[WHAT THIS EXERCISE ASKS]
1 – How would you render this sentence from the federal tax lien opinion in Spanish: "There is no Pennsylvania statute which purports to preserve a federal tax lien at a judicial sale and there appears to be no Pennsylvania case on the question."
2 – Quote the federal tax lien opinion word for word between "The question in" and "government can foreclose.", inclusive.

The question in this case is whether a federal tax lien against Pennsylvania real estate is divested by a judicial sale of the property on the foreclosure of a mortgage recorded after the filing of the federal tax lien. The mortgage was thus junior to the tax lien.1
The United States here is seeking to foreclose on the tax lien under 26 U.S.C. § 7403. The defendant bank 2 has moved to dismiss on the contention that the tax lien was divested by the mortgage foreclosure and sheriff’s sale thereon and that therefore no federal tax lien remains against the property on which the government can foreclose.
The parties here agree that the sheriff’s sale of the property constituted a judicial sale, and that the mortgage foreclosure and sheriff’s sale were conducted in full compliance with Pennsylvania law. The general rule of Pennsylvania law is that a judicial sale of real estate divests all liens against the property, both prior and subsequent to the lien on which the judicial sale was held, except such liens as may be preserved by statute.3 Liss v. Medary Homes, 388 Pa. 139, 130 A.2d 137 (1957), and cases there cited; Ladner on Conveyancing in Pennsylvania, 3d ed. pp. 309, 310. There is no Pennsylvania statute which purports to preserve a federal tax lien at a judicial sale and there appears to be no Pennsylvania case on the question. Consequently, under general Pennsylvania law in reference to the divestiture *684of liens at judicial sales, it would appear that a federal tax lien would be divested by a judicial sale of the property regardless of whether the tax lien was senior to or junior to the lien of the encumbrance on which the judicial sale was held.

[INFORMATION SHOWN]

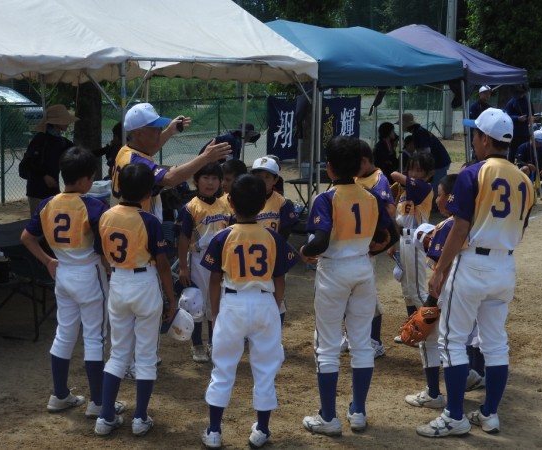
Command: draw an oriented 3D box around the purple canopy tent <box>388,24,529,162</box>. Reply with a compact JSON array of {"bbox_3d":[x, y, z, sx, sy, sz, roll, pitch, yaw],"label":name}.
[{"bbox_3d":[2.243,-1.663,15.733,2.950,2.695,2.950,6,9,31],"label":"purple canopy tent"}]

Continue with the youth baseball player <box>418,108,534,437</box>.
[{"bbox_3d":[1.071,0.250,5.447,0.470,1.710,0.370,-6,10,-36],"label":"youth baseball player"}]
--
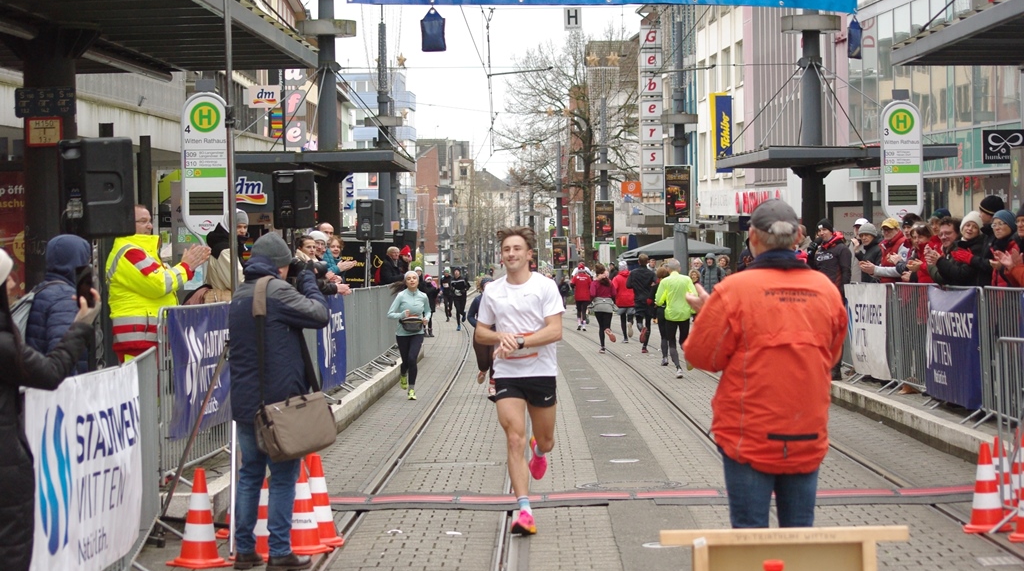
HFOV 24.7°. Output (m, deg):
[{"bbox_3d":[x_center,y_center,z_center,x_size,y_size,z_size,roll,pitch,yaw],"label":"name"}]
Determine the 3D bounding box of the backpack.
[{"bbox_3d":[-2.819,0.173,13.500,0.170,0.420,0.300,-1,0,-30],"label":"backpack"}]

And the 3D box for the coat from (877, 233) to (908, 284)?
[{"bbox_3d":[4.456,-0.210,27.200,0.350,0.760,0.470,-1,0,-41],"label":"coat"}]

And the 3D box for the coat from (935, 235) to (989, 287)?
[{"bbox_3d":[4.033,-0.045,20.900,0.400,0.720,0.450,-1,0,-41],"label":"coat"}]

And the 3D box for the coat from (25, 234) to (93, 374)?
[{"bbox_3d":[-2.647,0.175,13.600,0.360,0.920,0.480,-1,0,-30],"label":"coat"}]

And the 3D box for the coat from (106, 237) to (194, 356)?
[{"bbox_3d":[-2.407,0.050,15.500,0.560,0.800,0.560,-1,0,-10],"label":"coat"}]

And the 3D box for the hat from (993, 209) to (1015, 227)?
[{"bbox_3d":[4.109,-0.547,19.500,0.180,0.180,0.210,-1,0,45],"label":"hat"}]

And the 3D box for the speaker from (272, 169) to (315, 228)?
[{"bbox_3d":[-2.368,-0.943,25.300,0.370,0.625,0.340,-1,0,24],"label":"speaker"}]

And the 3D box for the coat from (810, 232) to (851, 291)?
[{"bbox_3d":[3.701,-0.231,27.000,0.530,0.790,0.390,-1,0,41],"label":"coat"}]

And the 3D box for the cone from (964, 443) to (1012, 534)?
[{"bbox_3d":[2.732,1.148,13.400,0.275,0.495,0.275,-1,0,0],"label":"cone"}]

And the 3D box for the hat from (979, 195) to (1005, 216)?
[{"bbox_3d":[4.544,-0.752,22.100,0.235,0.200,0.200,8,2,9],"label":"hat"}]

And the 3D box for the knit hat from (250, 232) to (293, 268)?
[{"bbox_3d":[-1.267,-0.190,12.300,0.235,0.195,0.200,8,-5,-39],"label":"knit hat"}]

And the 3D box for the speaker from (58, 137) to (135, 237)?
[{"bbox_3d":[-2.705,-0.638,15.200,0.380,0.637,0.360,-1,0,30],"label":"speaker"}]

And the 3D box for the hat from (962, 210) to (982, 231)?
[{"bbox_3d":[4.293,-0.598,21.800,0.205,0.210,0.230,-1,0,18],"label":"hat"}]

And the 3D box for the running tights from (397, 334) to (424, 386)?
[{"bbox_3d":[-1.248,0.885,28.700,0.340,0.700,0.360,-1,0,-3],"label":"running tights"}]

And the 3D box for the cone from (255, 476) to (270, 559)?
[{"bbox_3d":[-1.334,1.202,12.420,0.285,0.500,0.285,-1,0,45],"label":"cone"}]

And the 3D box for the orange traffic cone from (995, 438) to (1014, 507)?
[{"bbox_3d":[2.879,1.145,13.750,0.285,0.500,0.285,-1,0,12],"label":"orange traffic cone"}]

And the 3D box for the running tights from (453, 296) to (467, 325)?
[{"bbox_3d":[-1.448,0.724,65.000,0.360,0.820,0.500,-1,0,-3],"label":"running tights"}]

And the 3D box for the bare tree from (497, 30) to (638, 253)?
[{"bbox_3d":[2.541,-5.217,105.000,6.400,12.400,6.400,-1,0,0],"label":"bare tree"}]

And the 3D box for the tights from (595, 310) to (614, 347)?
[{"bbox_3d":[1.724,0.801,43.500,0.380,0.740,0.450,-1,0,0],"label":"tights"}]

[EXPECTED RESPONSES]
1 – No existe ninguna ley de Pensilvania que pretenda preservar un gravamen fiscal federal en una venta judicial, y no parece haber ningún caso de Pensilvania sobre la cuestión.

2 –
The question in this case is whether a federal tax lien against Pennsylvania real estate is divested by a judicial sale of the property on the foreclosure of a mortgage recorded after the filing of the federal tax lien. The mortgage was thus junior to the tax lien.1
The United States here is seeking to foreclose on the tax lien under 26 U.S.C. § 7403. The defendant bank 2 has moved to dismiss on the contention that the tax lien was divested by the mortgage foreclosure and sheriff’s sale thereon and that therefore no federal tax lien remains against the property on which the government can foreclose.